Choosing his words carefully, almost painfully, because he is a kind man, Futch went on: "He allowed himself to get into such poor condition, he had nothing. His judgment of distance, his timing—he had no snap. He landed just one good punch in three rounds. The things he did—rubbing his face and looking at his gloves to see if there was blood—I'm sure he was perfectly aware of what was going on. In my opinion, he could have got up in time. But he chose not to do so, so maybe he had his own reasons."
Equally damning was Wynn's suggestion that in the future all fights should be winner-take-all to ensure an honest effort. In Douglas, Wynn thought he had an American folk hero, to whom he had promised $31 million to fight Tyson in a rematch. What he got was the Pillsbury Doughboy, who had gotten lucky against a gunfighter who, for one night, forgot to load his weapons.
Financially, if not artistically, the fight fared well. Of the Mirage's 16,128 seats, priced to generate $10.5 million, only 500 were unoccupied. The final tally won't be in for at least a month, but the home pay-per-view orders—at an average of $35 per home—were heading toward one million in the days leading up to the fight. Closed-circuit telecasts will net about $1.5 million. Showtime, which paid $2.1 million for the delayed broadcast, will air the fight twice this week.
"I don't want to talk about any plusses now," says Wynn, who spent $40 million promoting the bout and who took Douglas's showing as a personal affront. "I was very disappointed by the effort of the champion. In the end, whether it is a light or a hotel, the most important thing is keeping a promise, and when it comes down to James Douglas's performance, I don't believe the fight kept the promise."
Still buoyed by his easy win, Holyfield returned to his hotel room from Botany's and watched television until morning. Without sleeping, he flew to Los Angeles at 2 p.m. on Friday in Wynn's personal jet. His first stop was Paramount studios for an appearance on The Arsenio Hall Show. A staffer named Velda Fennell took the champion in hand and led him to a room where a makeup artist dabbed at him with assorted powders for five minutes. En route back to the studio, Fennell asked him, "Do you need any hair?"
"I beg your pardon?" said a startled Holyfield.
"Oh, that's industry chat," she said. "I mean, Do you need anything done with your hair?"
Holyfield declined with a laugh. Nearby, Anthony Williams, a friend of Holy-field's from Atlanta, allowed that the champ's reaction probably had to do with his being self-conscious about an incipient bald spot at the top of his head.
After the taping, Holyfield was beset by autograph seekers. Deeply religious, he signed his name and wrote Philippians 4:13 ("I can do all things through Christ, who strengtheneth me"). Then Holyfield danced out of the studio to the music being played on the set.

§ **Dataset section**
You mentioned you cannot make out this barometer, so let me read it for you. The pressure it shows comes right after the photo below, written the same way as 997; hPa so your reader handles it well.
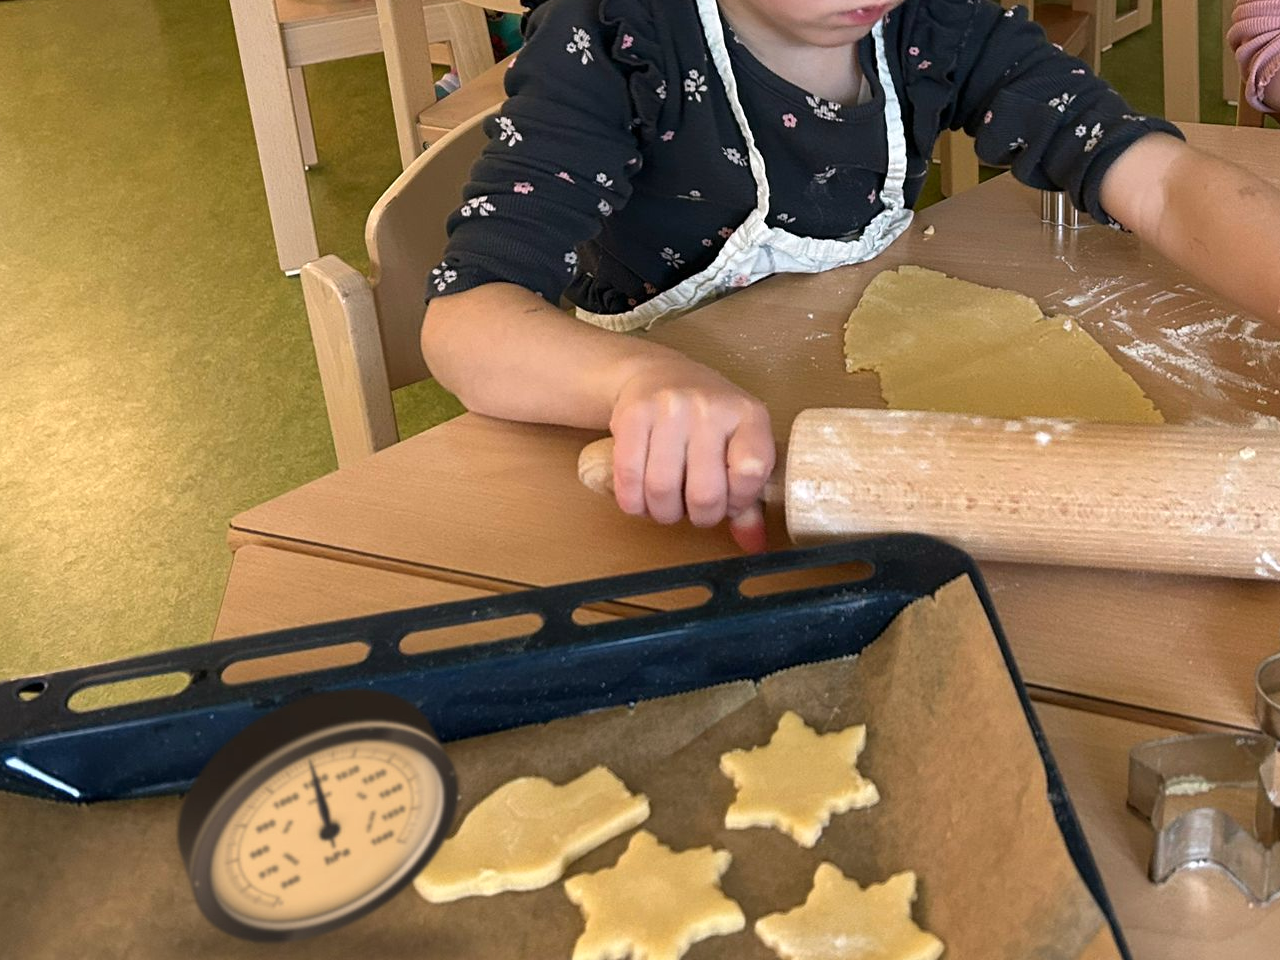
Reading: 1010; hPa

§ **What you should do**
Copy the passage about the fight word for word, from "Still buoyed by" up to and including "a startled Holyfield.".

§ **Response area**
Still buoyed by his easy win, Holyfield returned to his hotel room from Botany's and watched television until morning. Without sleeping, he flew to Los Angeles at 2 p.m. on Friday in Wynn's personal jet. His first stop was Paramount studios for an appearance on The Arsenio Hall Show. A staffer named Velda Fennell took the champion in hand and led him to a room where a makeup artist dabbed at him with assorted powders for five minutes. En route back to the studio, Fennell asked him, "Do you need any hair?"
"I beg your pardon?" said a startled Holyfield.